Sanitizing Input
by Simon MacDonald
@macdonst
on
Photo by Tim Mossholder on Unsplash
By this point in the pandemic, we are all tired of sanitizing our hands, but that doesn’t mean we should let our guard down when sanitizing user input. Don’t rely solely on client side validation as it can easily be bypassed.
This topic recently came up on our Discord:
This got me thinking, how would you write some middleware to handle this task and which package would be the best for the task?
Package Selection
Three popular packages for sanitizing HTML:
Name | Weekly Downloads | GitHub Stars |
---|---|---|
dompurify | 2,204,742 | 8.4k |
sanitize-html | 1,016,184 | 2.9k |
xss | 1,987,604 | 4.4k |
Again, popularity is not the best metric for choosing an npm package, but all three of these packages have a healthy development community and are actively maintained.
Let’s quickly evaluate the three packages using code size, the number of dependencies, and speed as our criteria.
Code Size
Using BundlePhobia to check the bundle size, xss
is the lightest package. It looks like dompurify
is close behind, but to run it in a Node.js runtime, you also need to include the peer dependency jsdom
which is larger than the rest of the packages put together.

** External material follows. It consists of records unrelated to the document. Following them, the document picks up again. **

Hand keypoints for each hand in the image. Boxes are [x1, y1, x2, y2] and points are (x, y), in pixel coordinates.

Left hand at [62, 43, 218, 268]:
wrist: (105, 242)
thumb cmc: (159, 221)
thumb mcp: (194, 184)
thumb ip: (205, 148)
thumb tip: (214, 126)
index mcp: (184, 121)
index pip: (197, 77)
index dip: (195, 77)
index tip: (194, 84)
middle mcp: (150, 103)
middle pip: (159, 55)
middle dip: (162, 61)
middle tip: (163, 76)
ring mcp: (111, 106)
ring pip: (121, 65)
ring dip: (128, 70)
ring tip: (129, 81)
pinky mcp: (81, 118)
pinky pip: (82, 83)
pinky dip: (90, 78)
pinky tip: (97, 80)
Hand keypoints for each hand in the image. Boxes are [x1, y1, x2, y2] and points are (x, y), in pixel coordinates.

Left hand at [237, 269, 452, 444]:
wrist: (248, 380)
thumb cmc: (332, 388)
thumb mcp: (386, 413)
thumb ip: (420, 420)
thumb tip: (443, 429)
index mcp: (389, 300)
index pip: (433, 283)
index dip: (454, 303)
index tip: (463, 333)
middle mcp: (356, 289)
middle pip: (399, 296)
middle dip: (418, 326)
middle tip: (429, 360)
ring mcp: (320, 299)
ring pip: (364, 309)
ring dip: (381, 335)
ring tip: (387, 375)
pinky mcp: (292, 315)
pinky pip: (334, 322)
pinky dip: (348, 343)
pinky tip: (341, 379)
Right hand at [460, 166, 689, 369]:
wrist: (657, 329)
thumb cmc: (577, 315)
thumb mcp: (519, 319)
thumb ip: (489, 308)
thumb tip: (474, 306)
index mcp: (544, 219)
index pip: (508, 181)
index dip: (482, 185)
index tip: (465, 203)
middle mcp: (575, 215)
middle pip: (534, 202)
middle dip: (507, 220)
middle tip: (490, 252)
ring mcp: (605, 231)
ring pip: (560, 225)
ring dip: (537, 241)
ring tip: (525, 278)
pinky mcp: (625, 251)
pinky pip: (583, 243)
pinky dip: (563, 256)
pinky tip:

Name | Bundle Size | Gzipped Bundle Size |
---|---|---|
dompurify | 19.5 kB | 7.5 kB |
sanitize-html | 147.8 kB | 45.9 kB |
xss | 17.3 kB | 5.5 kB |
jsdom | 2.3 MB | 572.5 kB |
Running slow-deps
will show you the size and install time of each package, including its dependencies.
npx slow-deps
Analyzing 4 dependencies...
[====================] 100% 0.0s
--------------------------------------------------
| Dependency | Time | Size | # Deps |
--------------------------------------------------
| jsdom | 2s | 9.4 MB | 58 |
| sanitize-html | 2s | 916 KB | 16 |
| dompurify | 868ms | 618 KB | 1 |
| xss | 742ms | 241 KB | 4 |
--------------------------------------------------
Once again xss
comes out on top with the quickest installation time and once again, dompurify
comes in second but hamstrung by the inclusion of jsdom
.
Speed
I wrote a quick test harness to pass in some “dirty” HTML with script tags and in-line JavaScript. The test runs the sanitation 10,000 per package and the average execution time reported below, along with the cost per 1 million invocations.
Name | Avg. Execution Time | Cost per 1M runs |
---|---|---|
dompurify | 11.381 ms | $0.19 |
sanitize-html | 0.875773 ms | $0.01 |
xss | 0.752937 ms | $0.01 |
xss
is the fastest with sanitize-html
close behind and dompurify
a distant third.
It’s pretty clear that xss
is our best choice as it has the quickest execution time and the smallest code footprint, which is key for keeping coldstart times down.
Sanitize Middleware
Now that we’ve picked a suitable package it’s time to write our middleware. Create a new file src/shared/sanitize.js
where we will write our sanitize code:
// src/shared/sanitize.js
const xss = require("xss");
module.exports = async function sanitize (req) {
let buff = Buffer.from(req.body, 'base64')
let text = buff.toString('ascii')
let sanitized_body = xss(text, {
stripIgnoreTagBody: ["script"]
})
req.body = sanitized_body
}
The above code:
- reads the base64 encoded text posted to our HTTP function
- converts it to plain text
- Sanitizes the text
- Replaces the body with the sanitized text for the next middleware function
Since our sanitize function was created in the src/shared
folder it will be available to all of our HTTP functions as long as we require it.
const sanitize = require('@architect/shared/sanitize')
Now in our cloud function we only need to add our sanitize function to our call to arc.http.async
. For example:
exports.handler = arc.http.async(sanitize, echo)
Our santize
function will be called first to clean up the requests body. Then our echo
function will be called, which returns the sanitized request body.
Here’s a full code sample:
// src/http/post-echo/index.js
const arc = require('@architect/functions')
const sanitize = require('@architect/shared/sanitize')
exports.handler = arc.http.async(sanitize, echo)
async function echo (req) {
return {
statusCode: 200,
headers: {
'cache-control': 'no-cache, no-store, must-revalidate, max-age=0, s-maxage=0',
'content-type': 'text/html; charset=utf8'
},
json: { body: req.body } }
}
In Conclusion
I hope this gives you a bit of insight into how we go about selecting node packages for use in our HTTP functions as well as how to write shared middleware that can be used in multiple HTTP functions in your application.